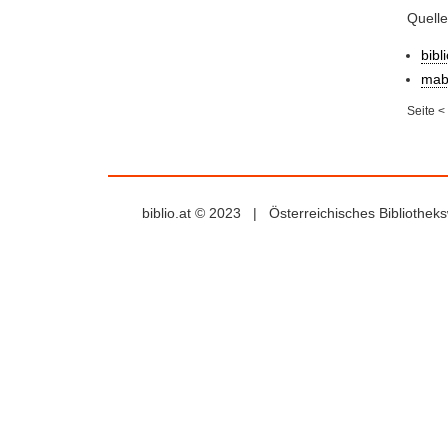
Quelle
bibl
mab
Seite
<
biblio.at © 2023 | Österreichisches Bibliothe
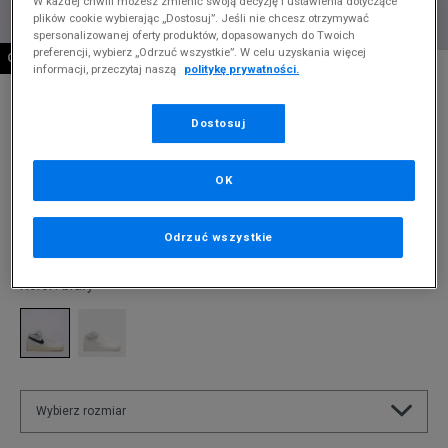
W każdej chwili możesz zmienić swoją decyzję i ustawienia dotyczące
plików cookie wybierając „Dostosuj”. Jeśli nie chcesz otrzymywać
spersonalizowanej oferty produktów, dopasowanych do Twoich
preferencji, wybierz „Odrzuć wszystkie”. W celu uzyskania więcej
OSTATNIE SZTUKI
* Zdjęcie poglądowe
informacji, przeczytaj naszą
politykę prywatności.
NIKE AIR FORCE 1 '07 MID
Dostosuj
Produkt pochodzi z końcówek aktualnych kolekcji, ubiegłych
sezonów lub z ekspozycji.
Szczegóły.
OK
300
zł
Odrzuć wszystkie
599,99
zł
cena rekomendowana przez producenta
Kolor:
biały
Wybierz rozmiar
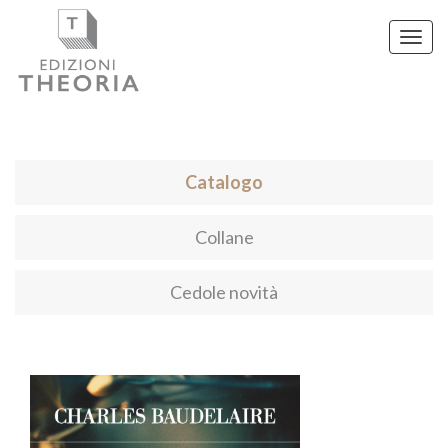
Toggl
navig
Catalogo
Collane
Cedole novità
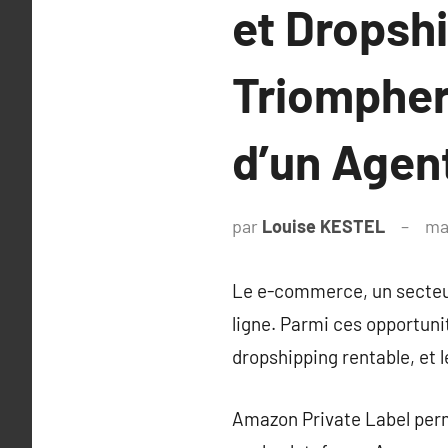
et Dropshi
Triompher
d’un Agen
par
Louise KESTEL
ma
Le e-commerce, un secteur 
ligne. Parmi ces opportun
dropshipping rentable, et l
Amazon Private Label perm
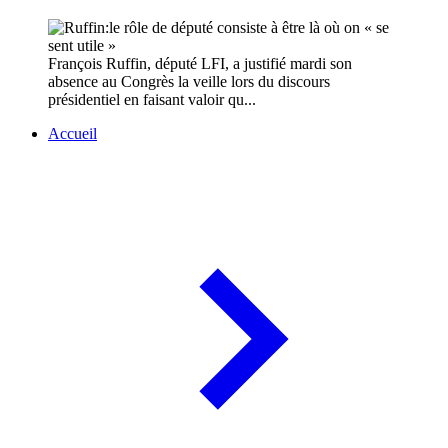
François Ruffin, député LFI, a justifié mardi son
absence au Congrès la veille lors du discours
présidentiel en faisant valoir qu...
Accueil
________________________
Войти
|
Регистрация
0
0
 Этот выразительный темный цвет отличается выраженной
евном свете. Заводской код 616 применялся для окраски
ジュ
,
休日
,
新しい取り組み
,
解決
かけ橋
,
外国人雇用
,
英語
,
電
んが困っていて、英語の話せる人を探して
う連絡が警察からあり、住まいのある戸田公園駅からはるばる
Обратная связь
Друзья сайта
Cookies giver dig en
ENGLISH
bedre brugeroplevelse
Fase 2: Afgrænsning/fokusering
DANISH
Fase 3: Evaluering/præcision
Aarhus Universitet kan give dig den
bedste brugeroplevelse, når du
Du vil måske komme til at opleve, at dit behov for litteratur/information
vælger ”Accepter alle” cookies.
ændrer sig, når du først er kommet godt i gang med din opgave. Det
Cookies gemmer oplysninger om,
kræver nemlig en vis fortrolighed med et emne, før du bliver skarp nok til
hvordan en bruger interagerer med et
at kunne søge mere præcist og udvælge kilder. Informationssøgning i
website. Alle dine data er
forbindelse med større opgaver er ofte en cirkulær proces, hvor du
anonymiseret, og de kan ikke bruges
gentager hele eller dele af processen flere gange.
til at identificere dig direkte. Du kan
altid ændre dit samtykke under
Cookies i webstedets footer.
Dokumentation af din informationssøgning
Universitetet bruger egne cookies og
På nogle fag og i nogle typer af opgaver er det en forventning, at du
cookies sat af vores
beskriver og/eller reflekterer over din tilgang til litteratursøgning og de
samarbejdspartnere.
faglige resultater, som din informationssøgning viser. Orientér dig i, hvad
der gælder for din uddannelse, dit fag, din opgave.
________________________
## About this exercise
Extract every line containing the string "Dostosuj" from the material.

## Task answer
plików cookie wybierając „Dostosuj”. Jeśli nie chcesz otrzymywać
Dostosuj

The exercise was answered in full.